Viola angustifolia

Scientific classification
- Kingdom: Plantae
- Clade: Tracheophytes
- Clade: Angiosperms
- Clade: Eudicots
- Clade: Rosids
- Order: Malpighiales
- Family: Violaceae
- Genus: Viola
- Species: V. angustifolia
- Binomial name: Viola angustifolia Phil.
- Synonyms: Viola wikipedia J.M.Watson & A.R.Flores (nom. illeg.)

= Viola angustifolia =

- Genus: Viola
- Species: angustifolia
- Authority: Phil.
- Synonyms: Viola wikipedia J.M.Watson & A.R.Flores (nom. illeg.)

Species of flowering plant

Viola angustifolia is a species of flowering plant in the genus Viola.

==Taxonomy==
This species was first described in 1857 by the Chilean paleontologist and zoologist Rudolph Amandus Philippi.

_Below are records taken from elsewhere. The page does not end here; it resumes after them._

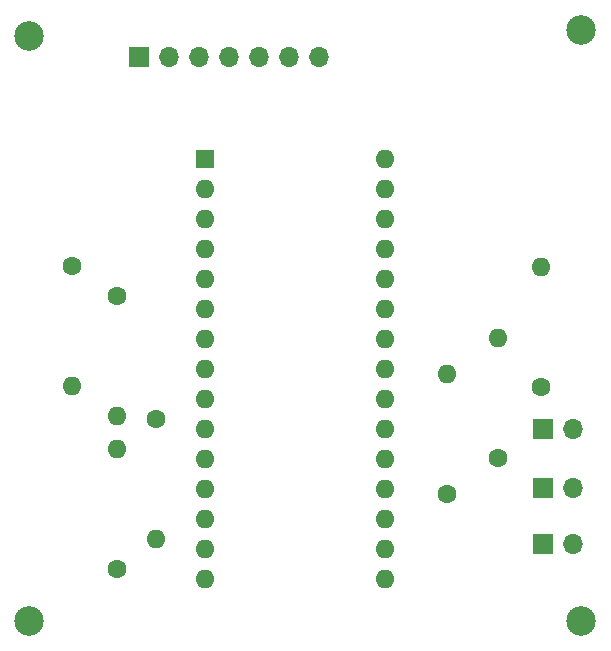
<source format=gts>
G04 #@! TF.GenerationSoftware,KiCad,Pcbnew,7.0.7*
G04 #@! TF.CreationDate,2024-03-11T23:12:30+01:00*
G04 #@! TF.ProjectId,RocketTX,526f636b-6574-4545-982e-6b696361645f,rev?*
G04 #@! TF.SameCoordinates,Original*
G04 #@! TF.FileFunction,Soldermask,Top*
G04 #@! TF.FilePolarity,Negative*
%FSLAX46Y46*%
G04 Gerber Fmt 4.6, Leading zero omitted, Abs format (unit mm)*
G04 Created by KiCad (PCBNEW 7.0.7) date 2024-03-11 23:12:30*
%MOMM*%
%LPD*%
G01*
G04 APERTURE LIST*
%ADD10C,1.600000*%
%ADD11O,1.600000X1.600000*%
%ADD12C,2.500000*%
%ADD13R,1.700000X1.700000*%
%ADD14O,1.700000X1.700000*%
%ADD15R,1.600000X1.600000*%
G04 APERTURE END LIST*
D10*
X121438000Y-97917000D03*
D11*
X121438000Y-108077000D03*
D10*
X150394000Y-101219000D03*
D11*
X150394000Y-91059000D03*
D10*
X114326000Y-84963000D03*
D11*
X114326000Y-95123000D03*
D12*
X157500000Y-115000000D03*
X110750000Y-115000000D03*
D11*
X118136000Y-97663000D03*
D10*
X118136000Y-87503000D03*
D13*
X120015000Y-67310000D03*
D14*
X122555000Y-67310000D03*
X125095000Y-67310000D03*
X127635000Y-67310000D03*
X130175000Y-67310000D03*
X132715000Y-67310000D03*
X135255000Y-67310000D03*
D13*
X154250000Y-108475000D03*
D14*
X156790000Y-108475000D03*
D13*
X154250000Y-103725000D03*
D14*
X156790000Y-103725000D03*
D12*
X110750000Y-65500000D03*
D10*
X146076000Y-104267000D03*
D11*
X146076000Y-94107000D03*
D15*
X125658000Y-75891000D03*
D11*
X125658000Y-78431000D03*
X125658000Y-80971000D03*
X125658000Y-83511000D03*
X125658000Y-86051000D03*
X125658000Y-88591000D03*
X125658000Y-91131000D03*
X125658000Y-93671000D03*
X125658000Y-96211000D03*
X125658000Y-98751000D03*
X125658000Y-101291000D03*
X125658000Y-103831000D03*
X125658000Y-106371000D03*
X125658000Y-108911000D03*
X125658000Y-111451000D03*
X140898000Y-111451000D03*
X140898000Y-108911000D03*
X140898000Y-106371000D03*
X140898000Y-103831000D03*
X140898000Y-101291000D03*
X140898000Y-98751000D03*
X140898000Y-96211000D03*
X140898000Y-93671000D03*
X140898000Y-91131000D03*
X140898000Y-88591000D03*
X140898000Y-86051000D03*
X140898000Y-83511000D03*
X140898000Y-80971000D03*
X140898000Y-78431000D03*
X140898000Y-75891000D03*
D10*
X154106000Y-95195000D03*
D11*
X154106000Y-85035000D03*
D13*
X154250000Y-98750000D03*
D14*
X156790000Y-98750000D03*
D12*
X157500000Y-65000000D03*
D10*
X118136000Y-110617000D03*
D11*
X118136000Y-100457000D03*
M02*

</source>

In 2019 the husband-and-wife team of rock gardening enthusiasts John Michael Watson and Ana Rosa Flores renamed the species to V. wikipedia, after Wikipedia, a free-content online encyclopedia. They did so believing that the name V. angustifolia was a later homonym, and thus illegitimate. Indeed, the name "Viola angustifolia" had been published prior to Philippi's description, in 1824 by the Swiss historian and botanist Frédéric Charles Jean Gingins de la Sarraz, in the famous Prodromus of Alphonse Pyramus de Candolle. However, this publication cites it as a nomen nudum synonymous to the species Pigea banksiana, which is now known as Hybanthus enneaspermus. The name had been proposed on a specimen sheet collected in India, but had never been validly published. As such, this name is what is known as a pro synonymo, a name which cannot be considered as validly published because it is merely a synonymy citation. Therefore, Philippi's description is in fact the first valid publication of the name "V. angustifolia", and V. wikipedia is thus a superfluous and illegitimate name.

==Description==
It is closely related to V. acanthophylla, V. bustillosia, and V. cheeseana, the latter being newly described by Watson and Flores. It is differentiated from these other species by having a "leaf margin shallowly long-serrate. Peduncle clearly shorter than leaves".

==Distribution==
The species is presumed to be endemic to the Santiago region of Chile. It is known only from a specimen collected in 1855.